Quote all entries in full, exactly.

══════

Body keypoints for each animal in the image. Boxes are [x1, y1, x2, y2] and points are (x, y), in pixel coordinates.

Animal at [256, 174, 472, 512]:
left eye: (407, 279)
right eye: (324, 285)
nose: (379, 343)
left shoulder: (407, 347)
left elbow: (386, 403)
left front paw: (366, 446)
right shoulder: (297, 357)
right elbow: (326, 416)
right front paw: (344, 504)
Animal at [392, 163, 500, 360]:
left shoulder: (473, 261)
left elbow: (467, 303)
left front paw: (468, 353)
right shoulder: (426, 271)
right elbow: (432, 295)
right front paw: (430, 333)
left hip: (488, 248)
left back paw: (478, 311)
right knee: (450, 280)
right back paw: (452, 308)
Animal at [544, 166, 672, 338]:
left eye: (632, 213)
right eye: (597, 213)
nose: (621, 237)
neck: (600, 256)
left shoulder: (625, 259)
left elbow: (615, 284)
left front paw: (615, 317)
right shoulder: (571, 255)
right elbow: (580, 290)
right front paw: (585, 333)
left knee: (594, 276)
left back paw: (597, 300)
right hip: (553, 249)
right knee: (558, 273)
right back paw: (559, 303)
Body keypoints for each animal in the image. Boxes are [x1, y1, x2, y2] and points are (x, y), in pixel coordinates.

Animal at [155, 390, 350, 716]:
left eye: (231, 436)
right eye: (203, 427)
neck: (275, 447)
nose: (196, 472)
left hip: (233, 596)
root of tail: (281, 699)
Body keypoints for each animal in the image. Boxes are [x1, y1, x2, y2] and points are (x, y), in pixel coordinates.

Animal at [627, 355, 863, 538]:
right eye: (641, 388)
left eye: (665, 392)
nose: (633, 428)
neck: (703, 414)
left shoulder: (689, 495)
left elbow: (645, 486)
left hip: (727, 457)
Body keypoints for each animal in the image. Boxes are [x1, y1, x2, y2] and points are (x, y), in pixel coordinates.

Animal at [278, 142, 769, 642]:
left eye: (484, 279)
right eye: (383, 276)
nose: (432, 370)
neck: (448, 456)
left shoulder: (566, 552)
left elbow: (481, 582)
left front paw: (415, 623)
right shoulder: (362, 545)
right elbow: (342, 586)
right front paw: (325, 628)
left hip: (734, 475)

══════

* [Your response]
Body keypoints for each animal in the image. Boxes are [x1, y1, x2, y2] and points are (x, y), in pixel coordinates.

Animal at [256, 174, 472, 512]:
left eye: (407, 279)
right eye: (324, 285)
nose: (379, 343)
left shoulder: (407, 347)
left elbow: (386, 403)
left front paw: (366, 446)
right shoulder: (297, 357)
right elbow: (326, 416)
right front paw: (344, 504)
Animal at [392, 163, 500, 360]:
left shoulder: (473, 261)
left elbow: (467, 303)
left front paw: (468, 353)
right shoulder: (426, 271)
right elbow: (432, 295)
right front paw: (430, 333)
left hip: (488, 248)
left back paw: (478, 311)
right knee: (450, 280)
right back paw: (452, 308)
Animal at [544, 166, 672, 338]:
left eye: (632, 213)
right eye: (597, 213)
nose: (621, 237)
neck: (600, 256)
left shoulder: (625, 259)
left elbow: (615, 284)
left front paw: (615, 317)
right shoulder: (571, 255)
right elbow: (580, 290)
right front paw: (585, 333)
left knee: (594, 276)
left back paw: (597, 300)
right hip: (553, 249)
right knee: (558, 273)
right back paw: (559, 303)
Body keypoints for each animal in the image. Boxes are [x1, y1, x2, y2] and points are (x, y), in pixel coordinates.

Animal at [155, 390, 350, 716]:
left eye: (231, 436)
right eye: (203, 427)
neck: (275, 447)
nose: (196, 472)
left hip: (233, 596)
root of tail: (281, 699)
Body keypoints for each animal in the image. Boxes are [x1, y1, x2, y2] and points are (x, y), in pixel coordinates.

Animal at [627, 355, 863, 538]:
right eye: (641, 388)
left eye: (665, 392)
nose: (633, 428)
neck: (703, 414)
left shoulder: (689, 495)
left elbow: (645, 486)
left hip: (727, 457)
Body keypoints for each animal in the image. Boxes are [x1, y1, x2, y2] and points are (x, y), in pixel coordinates.

Animal at [278, 142, 769, 642]:
left eye: (484, 279)
right eye: (383, 276)
nose: (432, 370)
neck: (448, 456)
left shoulder: (566, 552)
left elbow: (481, 582)
left front paw: (415, 623)
right shoulder: (362, 545)
right elbow: (342, 586)
right front paw: (325, 628)
left hip: (734, 475)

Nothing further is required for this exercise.